## WHAT TO WORK ON
Look for "Father is an Old Boy from SLC?" in the entries below. Then write out exactly the line that holds it and every line after it, to the last, and nothing else.

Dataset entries
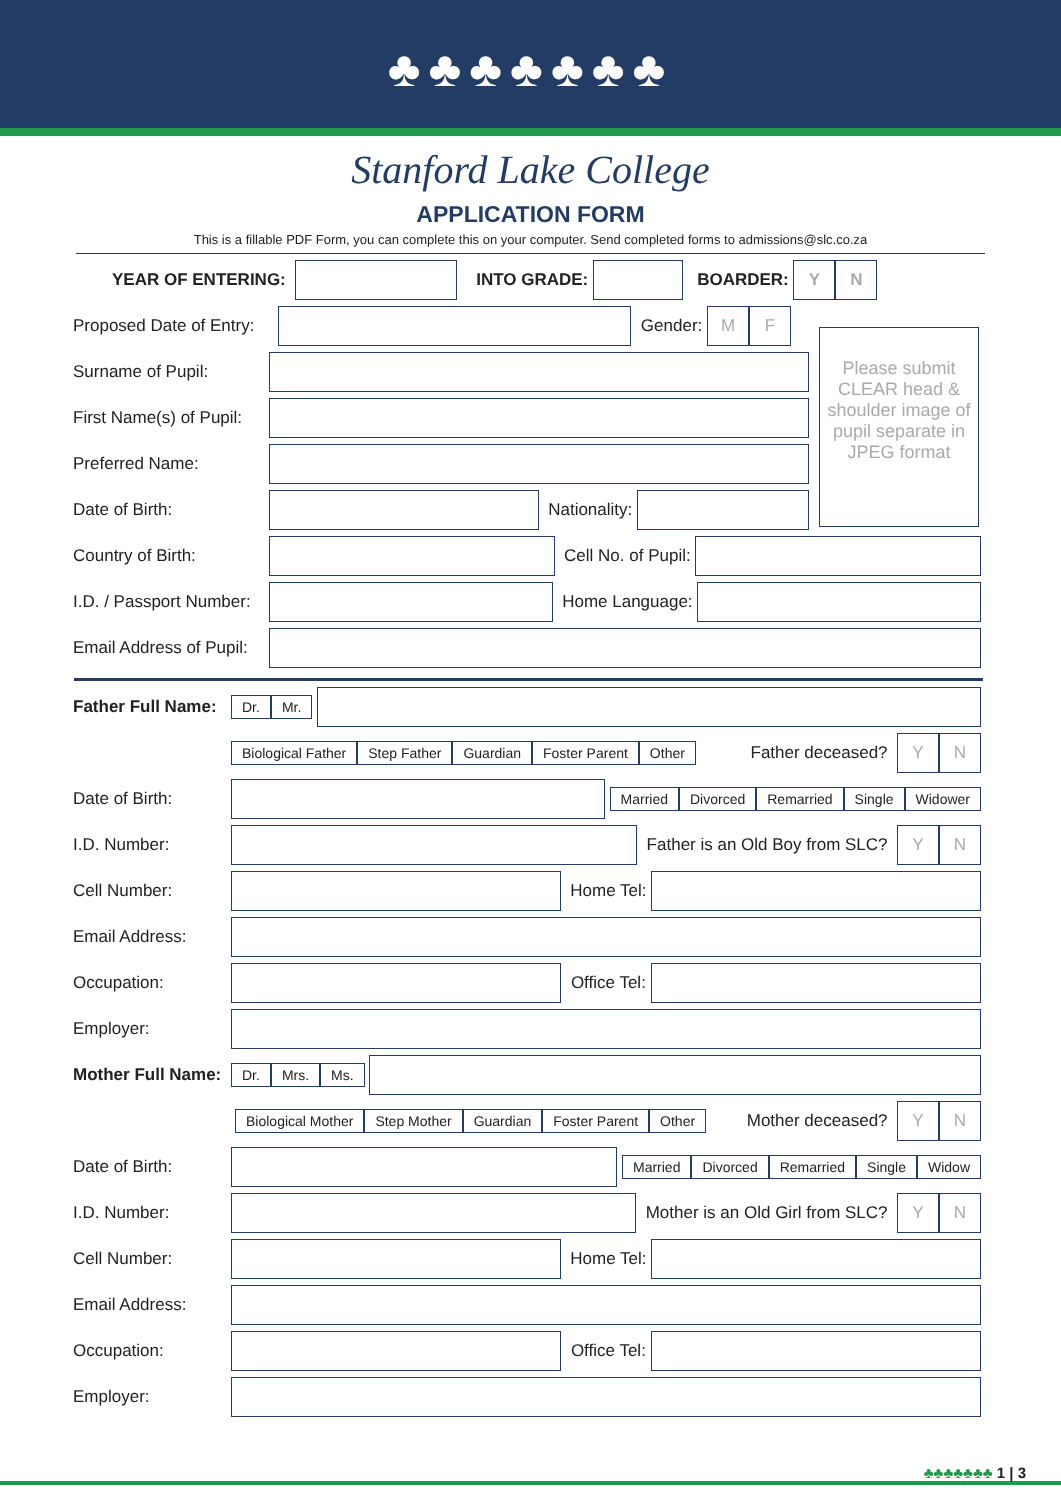♣♣♣♣♣♣♣
Stanford Lake College
APPLICATION FORM
This is a fillable PDF Form, you can complete this on your computer. Send completed forms to admissions@slc.co.za
YEAR OF ENTERING: INTO GRADE: BOARDER:
Y N
Proposed Date of Entry:
Gender:
M F
Please submit CLEAR head & shoulder image of pupil separate in JPEG format
Surname of Pupil:
First Name(s) of Pupil:
Preferred Name:
Date of Birth:
Nationality:
Country of Birth:
Cell No. of Pupil:
I.D. / Passport Number:
Home Language:
Email Address of Pupil:
Father Full Name: Dr. Mr.
Biological Father Step Father Guardian Foster Parent Other Father deceased?
Y N
Date of Birth:
Married Divorced Remarried Single Widower
I.D. Number:
Father is an Old Boy from SLC?
Y N
Cell Number:
Home Tel:
Email Address:
Occupation:
Office Tel:
Employer:
Mother Full Name: Dr. Mrs. Ms.
Biological Mother Step Mother Guardian Foster Parent Other Mother deceased?
Y N
Date of Birth:
Married Divorced Remarried Single Widow
I.D. Number:
Mother is an Old Girl from SLC?
Y N
Cell Number:
Home Tel:
Email Address:
Occupation:
Office Tel:
Employer:
♣♣♣♣♣♣♣ 1 | 3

## RESULT OF THE TASK
Father is an Old Boy from SLC?
Y N
Cell Number:
Home Tel:
Email Address:
Occupation:
Office Tel:
Employer:
Mother Full Name: Dr. Mrs. Ms.
Biological Mother Step Mother Guardian Foster Parent Other Mother deceased?
Y N
Date of Birth:
Married Divorced Remarried Single Widow
I.D. Number:
Mother is an Old Girl from SLC?
Y N
Cell Number:
Home Tel:
Email Address:
Occupation:
Office Tel:
Employer:
♣♣♣♣♣♣♣ 1 | 3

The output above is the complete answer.